Sellers Compete Within the Context: Sellers whose products are included in this trusted set can then bid for priority. Their financial bids don't change the set of relevant products; they only influence the ranking within that pre-approved set. They are bidding for the user's attention in a fair contest, where the merit of their product has already been verified.
This structure reshapes the system:
Users trust the process because every recommendation is rooted in objective facts. The rationale behind results is transparent and auditable.
Merit is rewarded because inferior products cannot buy their way in. Entry depends on quality, not spend.
Sellers still compete economically, but their payments are channeled productively within trusted guardrails. The model is no longer pay-to-play; it is pay-to-perform.

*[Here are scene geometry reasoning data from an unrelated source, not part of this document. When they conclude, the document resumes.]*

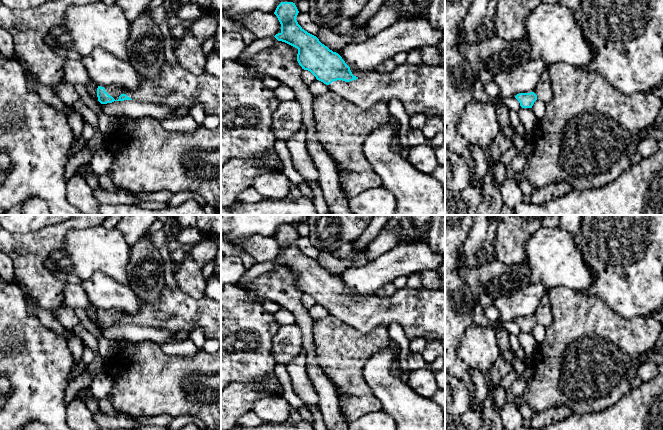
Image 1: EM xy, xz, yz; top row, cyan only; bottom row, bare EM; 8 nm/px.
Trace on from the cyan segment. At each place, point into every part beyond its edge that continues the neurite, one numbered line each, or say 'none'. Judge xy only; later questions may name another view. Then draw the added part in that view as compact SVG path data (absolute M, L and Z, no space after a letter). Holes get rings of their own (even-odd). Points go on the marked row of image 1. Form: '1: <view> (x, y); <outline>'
1: xy (175, 87); M165 61L160 75L154 79L139 77L139 87L129 91L121 87L105 87L105 91L115 100L121 94L126 94L137 102L165 105L172 109L190 108L196 104L203 104L207 115L221 116L221 78L206 71L195 75L182 67L178 62L170 65Z

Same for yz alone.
1: yz (543, 90); M548 69L545 70L533 92L537 95L537 101L549 103L553 98L553 89Z

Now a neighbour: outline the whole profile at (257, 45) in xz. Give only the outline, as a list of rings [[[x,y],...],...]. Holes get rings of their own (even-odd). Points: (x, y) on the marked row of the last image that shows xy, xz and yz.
[[[273,37],[260,38],[255,39],[252,43],[248,44],[243,52],[240,54],[240,63],[248,61],[251,57],[253,57],[258,52],[263,49],[270,47],[279,41]]]

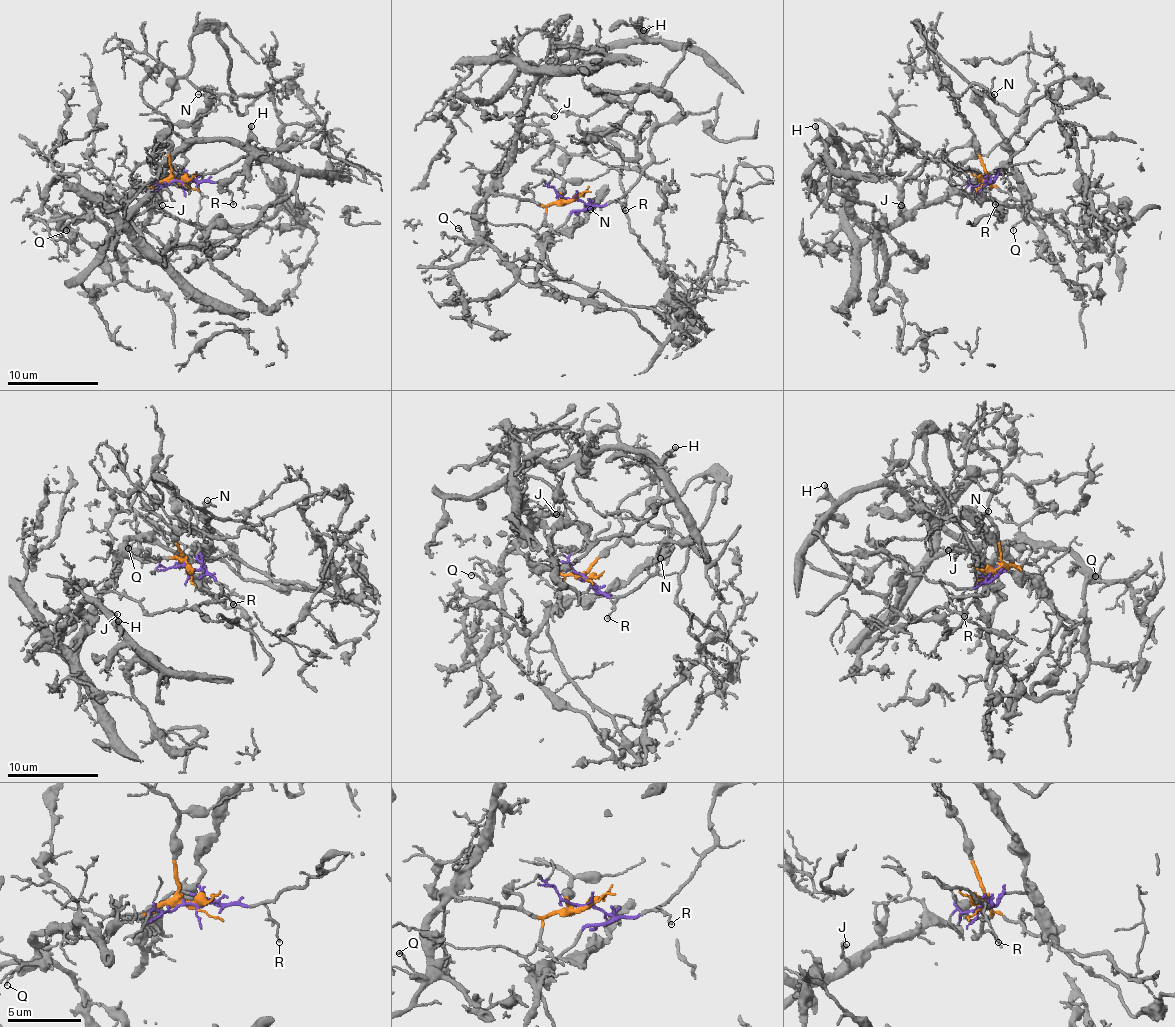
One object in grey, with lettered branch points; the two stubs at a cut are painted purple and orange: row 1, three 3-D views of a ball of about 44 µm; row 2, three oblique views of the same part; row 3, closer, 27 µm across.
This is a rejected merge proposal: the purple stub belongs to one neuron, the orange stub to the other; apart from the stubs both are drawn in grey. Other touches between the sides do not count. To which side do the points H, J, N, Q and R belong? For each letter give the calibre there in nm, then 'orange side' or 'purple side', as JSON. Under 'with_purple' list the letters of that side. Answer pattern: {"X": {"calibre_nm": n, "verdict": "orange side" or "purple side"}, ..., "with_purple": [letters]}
{"H": {"calibre_nm": 260, "verdict": "orange side"}, "J": {"calibre_nm": 170, "verdict": "orange side"}, "N": {"calibre_nm": 80, "verdict": "purple side"}, "Q": {"calibre_nm": 130, "verdict": "orange side"}, "R": {"calibre_nm": 130, "verdict": "purple side"}, "with_purple": ["N", "R"]}

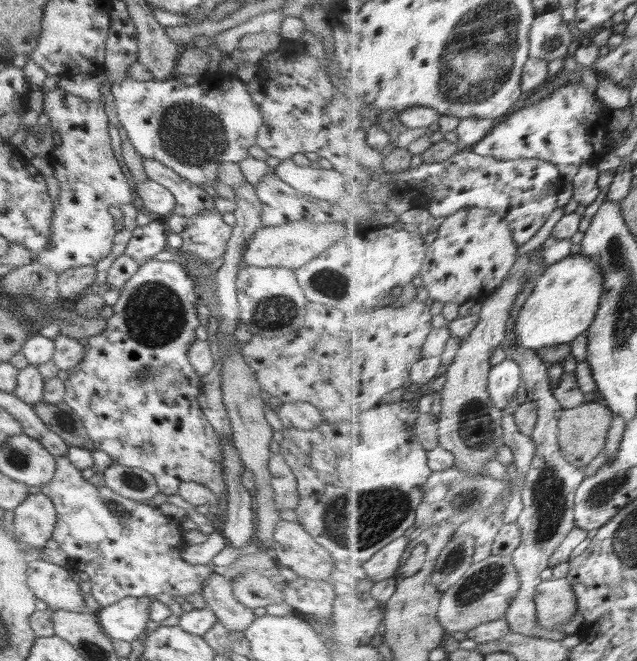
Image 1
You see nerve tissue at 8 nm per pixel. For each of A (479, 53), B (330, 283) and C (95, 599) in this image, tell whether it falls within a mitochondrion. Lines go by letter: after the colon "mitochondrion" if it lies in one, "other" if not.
A: mitochondrion
B: mitochondrion
C: other

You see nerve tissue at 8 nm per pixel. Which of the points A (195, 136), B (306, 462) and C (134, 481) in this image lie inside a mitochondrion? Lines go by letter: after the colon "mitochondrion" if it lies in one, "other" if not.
A: mitochondrion
B: other
C: mitochondrion

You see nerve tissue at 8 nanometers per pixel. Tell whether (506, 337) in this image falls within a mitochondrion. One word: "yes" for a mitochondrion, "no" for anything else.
no

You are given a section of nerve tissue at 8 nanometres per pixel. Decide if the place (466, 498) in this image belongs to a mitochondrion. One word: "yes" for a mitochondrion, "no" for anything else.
yes

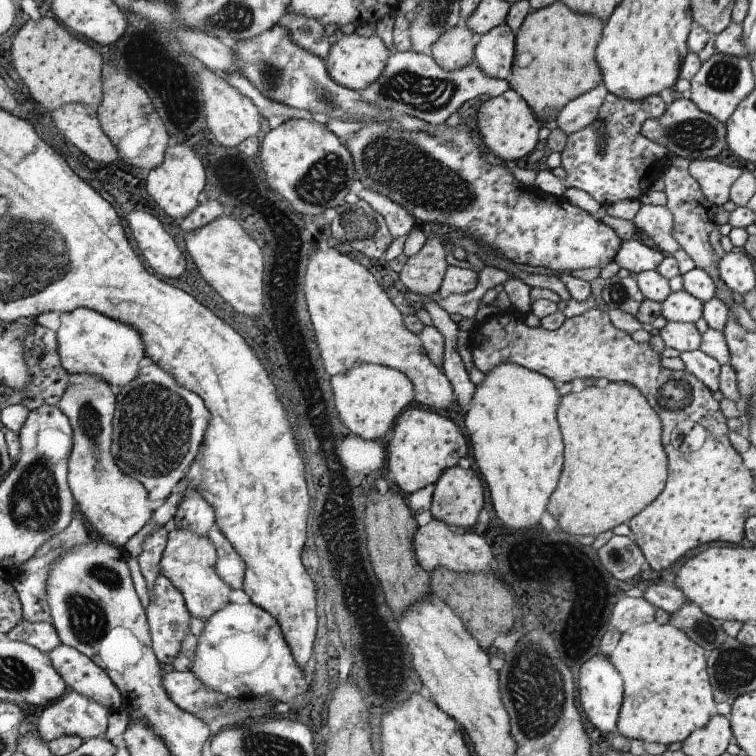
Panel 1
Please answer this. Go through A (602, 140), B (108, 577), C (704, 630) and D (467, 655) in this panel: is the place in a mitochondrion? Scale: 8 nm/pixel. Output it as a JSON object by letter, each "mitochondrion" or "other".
{"A":"mitochondrion","B":"mitochondrion","C":"mitochondrion","D":"other"}

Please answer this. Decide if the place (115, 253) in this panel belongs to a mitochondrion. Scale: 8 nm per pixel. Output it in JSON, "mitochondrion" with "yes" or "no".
{"mitochondrion":"no"}

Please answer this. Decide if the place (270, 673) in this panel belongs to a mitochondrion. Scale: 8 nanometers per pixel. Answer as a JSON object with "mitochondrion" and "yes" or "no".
{"mitochondrion":"no"}

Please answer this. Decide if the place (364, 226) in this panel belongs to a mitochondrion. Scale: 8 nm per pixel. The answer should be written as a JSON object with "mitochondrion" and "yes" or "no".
{"mitochondrion":"yes"}

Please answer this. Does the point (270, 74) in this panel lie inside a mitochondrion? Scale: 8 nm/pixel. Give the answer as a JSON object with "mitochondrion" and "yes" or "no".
{"mitochondrion":"yes"}

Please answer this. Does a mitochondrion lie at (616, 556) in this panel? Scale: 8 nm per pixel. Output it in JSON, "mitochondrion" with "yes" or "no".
{"mitochondrion":"no"}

By tying monetization to discovery within a verifiable context, the protocol resolves the Principal–Agent problem. The system’s profitability flows directly from user satisfaction. Agents and platforms are finally serving the right master—the user—because that is the only way to succeed.
The result is a sustainable economic engine powered by trust itself.
The Quest Begins
The vision we have laid out is not a simple one. The challenges of a broken business model and a fragmented data ecosystem are the most difficult and deeply entrenched problems of the digital age. Solving them is a monumental task.
But it is a task that must be undertaken.
This is the mission we are embarking upon. Intents Protocol is our answer to this challenge. It is the open, foundational layer designed to solve the problems of incentive alignment and verifiable relevance once and for all. And to prove it is possible, we are building the first shopping assistant on top of it: Inomy.
The quest for an agent you can trust is a long and arduous one. It's a journey to build a system that can finally, and verifiably, answer the question, "Who is it working for?" with a single, unambiguous answer: "You."